Jeff Jones: Thanks for taking the question, guys. Congrats on the quarter and the updated data. A couple of questions. Following on from what’s been discussed already, my understanding of your path forward in STS lung mets is that you’re looking at, similar to Trabectedin, a PFS endpoint for approval. Is that correct?
Walter Klemp: Well, I think we would modify that to say we really think that we’ve got a shot at moving the needle materially on OS. So, correct me if I’m wrong, Paul, but I think of our window of opportunity here to be the combination of both PFS and, for the first time ever, PFS that actually translated into increased OS.
Paul Waymack: Again, from a regulatory standpoint, we would, in any clinical trial, would be measuring both variables, PFS and OS. We would prefer to have PFS since it would be quicker approval, obviously, but as Wally said, the data are becoming very impressive for OS. So, we would probably, at an end of Phase 2 meeting, propose to the FDA initial approval on PFS and then add OS into the product labeling just for better marketing opportunities.
Jeff Jones: Okay.
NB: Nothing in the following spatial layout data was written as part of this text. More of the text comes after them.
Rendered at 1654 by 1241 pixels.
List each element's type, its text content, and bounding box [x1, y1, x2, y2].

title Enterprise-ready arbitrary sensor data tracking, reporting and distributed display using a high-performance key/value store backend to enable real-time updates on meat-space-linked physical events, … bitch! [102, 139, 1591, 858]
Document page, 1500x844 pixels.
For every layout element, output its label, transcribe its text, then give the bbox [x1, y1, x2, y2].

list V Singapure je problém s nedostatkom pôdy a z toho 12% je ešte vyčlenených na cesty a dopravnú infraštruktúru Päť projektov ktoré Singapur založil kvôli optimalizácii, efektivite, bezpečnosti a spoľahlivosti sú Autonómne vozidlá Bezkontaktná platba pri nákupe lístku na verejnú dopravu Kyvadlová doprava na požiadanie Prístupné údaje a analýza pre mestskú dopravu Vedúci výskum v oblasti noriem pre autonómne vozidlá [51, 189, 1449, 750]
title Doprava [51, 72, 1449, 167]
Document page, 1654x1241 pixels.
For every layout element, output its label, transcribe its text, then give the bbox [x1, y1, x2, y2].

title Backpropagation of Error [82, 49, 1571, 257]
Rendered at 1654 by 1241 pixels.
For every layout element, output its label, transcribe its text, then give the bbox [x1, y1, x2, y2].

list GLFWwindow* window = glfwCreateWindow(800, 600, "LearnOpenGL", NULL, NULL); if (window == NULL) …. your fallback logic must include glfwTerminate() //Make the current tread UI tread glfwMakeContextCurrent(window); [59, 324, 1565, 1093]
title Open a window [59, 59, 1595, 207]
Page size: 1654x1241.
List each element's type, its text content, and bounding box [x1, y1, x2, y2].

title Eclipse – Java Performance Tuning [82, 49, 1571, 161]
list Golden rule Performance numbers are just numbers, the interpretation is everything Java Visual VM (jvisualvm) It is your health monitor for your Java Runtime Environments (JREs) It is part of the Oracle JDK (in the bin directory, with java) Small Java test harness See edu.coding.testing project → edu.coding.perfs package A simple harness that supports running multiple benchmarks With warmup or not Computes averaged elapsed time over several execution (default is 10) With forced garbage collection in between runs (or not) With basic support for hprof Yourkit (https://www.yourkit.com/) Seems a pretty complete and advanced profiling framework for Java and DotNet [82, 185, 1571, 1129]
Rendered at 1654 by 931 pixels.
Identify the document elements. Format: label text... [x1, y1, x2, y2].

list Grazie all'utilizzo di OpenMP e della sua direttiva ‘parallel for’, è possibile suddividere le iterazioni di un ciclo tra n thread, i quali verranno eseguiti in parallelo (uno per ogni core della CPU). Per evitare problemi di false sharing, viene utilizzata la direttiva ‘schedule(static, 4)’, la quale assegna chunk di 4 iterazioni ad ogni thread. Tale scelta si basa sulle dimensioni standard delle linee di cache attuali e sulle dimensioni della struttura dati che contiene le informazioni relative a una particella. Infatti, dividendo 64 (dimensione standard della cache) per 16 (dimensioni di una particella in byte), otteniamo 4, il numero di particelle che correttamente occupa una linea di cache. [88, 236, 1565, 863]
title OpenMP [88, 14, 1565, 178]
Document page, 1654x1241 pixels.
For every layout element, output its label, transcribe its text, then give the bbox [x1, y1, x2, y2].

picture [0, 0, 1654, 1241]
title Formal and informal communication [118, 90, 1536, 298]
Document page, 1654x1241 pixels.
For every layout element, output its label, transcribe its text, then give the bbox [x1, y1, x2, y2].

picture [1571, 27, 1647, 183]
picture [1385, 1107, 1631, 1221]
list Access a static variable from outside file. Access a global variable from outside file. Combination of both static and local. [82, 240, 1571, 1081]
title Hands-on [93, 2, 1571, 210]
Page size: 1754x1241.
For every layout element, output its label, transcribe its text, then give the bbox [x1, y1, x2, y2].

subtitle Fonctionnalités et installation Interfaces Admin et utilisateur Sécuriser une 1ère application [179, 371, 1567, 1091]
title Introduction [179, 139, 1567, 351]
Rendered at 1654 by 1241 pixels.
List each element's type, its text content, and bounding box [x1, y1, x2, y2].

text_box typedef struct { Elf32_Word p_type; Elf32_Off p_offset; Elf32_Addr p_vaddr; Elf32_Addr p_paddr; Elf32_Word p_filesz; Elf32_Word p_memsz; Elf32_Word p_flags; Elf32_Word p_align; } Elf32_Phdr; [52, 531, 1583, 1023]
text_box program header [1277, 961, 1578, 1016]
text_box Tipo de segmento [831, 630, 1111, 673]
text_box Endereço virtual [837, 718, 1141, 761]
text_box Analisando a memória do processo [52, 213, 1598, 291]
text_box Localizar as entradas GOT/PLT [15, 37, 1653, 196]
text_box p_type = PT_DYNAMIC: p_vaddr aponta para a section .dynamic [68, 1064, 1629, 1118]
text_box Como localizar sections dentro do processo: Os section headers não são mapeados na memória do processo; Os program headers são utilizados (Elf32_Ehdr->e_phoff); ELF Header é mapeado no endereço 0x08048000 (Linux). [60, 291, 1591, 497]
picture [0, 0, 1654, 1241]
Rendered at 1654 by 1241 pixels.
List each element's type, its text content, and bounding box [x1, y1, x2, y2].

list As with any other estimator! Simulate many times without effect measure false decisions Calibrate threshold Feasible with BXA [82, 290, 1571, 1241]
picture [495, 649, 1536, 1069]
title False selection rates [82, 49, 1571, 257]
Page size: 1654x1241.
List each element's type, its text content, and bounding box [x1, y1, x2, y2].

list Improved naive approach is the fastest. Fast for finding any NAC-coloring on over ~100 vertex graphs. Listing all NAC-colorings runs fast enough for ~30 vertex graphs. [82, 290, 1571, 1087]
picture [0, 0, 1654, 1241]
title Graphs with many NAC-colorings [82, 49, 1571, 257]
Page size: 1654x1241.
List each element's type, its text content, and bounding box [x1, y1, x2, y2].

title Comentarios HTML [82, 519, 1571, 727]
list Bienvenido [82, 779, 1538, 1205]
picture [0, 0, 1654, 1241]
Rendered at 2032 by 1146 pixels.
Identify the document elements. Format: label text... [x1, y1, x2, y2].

That makes sense. And then, I guess, as I look at the PFS data across the subgroups that you’ve provided, while it’s 3.4 in the 330 mg per meter squared with less than two prior lines of therapy, it’s in the two to two and a half range when you look at the more intent-to-treat populations for both the Phase 1b and 2. And, Trabectedin, the PFS, was somewhere on the order of two and a half months. So, even taking the 3.4 months, you’re adding a month, a month and a half to PFS. And so, it goes to the question of clinical meaningfulness. And, as you probably know, there was a company that just dropped a trial or dropped a program with the PFS of 3.6 months. So, they just abandoned the product with the 3.6 month PFS. So, that overall…
Walter Klemp: So, Jeff, one thing I would point out that I think is a point of difference is, first of all, it’s not greater than a first-line therapy. It’s two or fewer prior therapies in that right-hand column. But, it’s important to note that we chose the most difficult subset of patients in our inclusion-exclusion criteria here. So, we’re not taking all advanced. This was not an all-comers trial. This is not all advanced soft tissue sarcoma. This was only lung mets. And, in every trial we’ve ever seen published, while no one actually gives specific data for the subgroup of lung mets, most of those trials will somewhere in their text acknowledge that the lung mets subgroup underperformed vis-a-vis the overall population. So, because we accumulated in the lungs the way we do, we deliberately chose this worst possible selection criteria.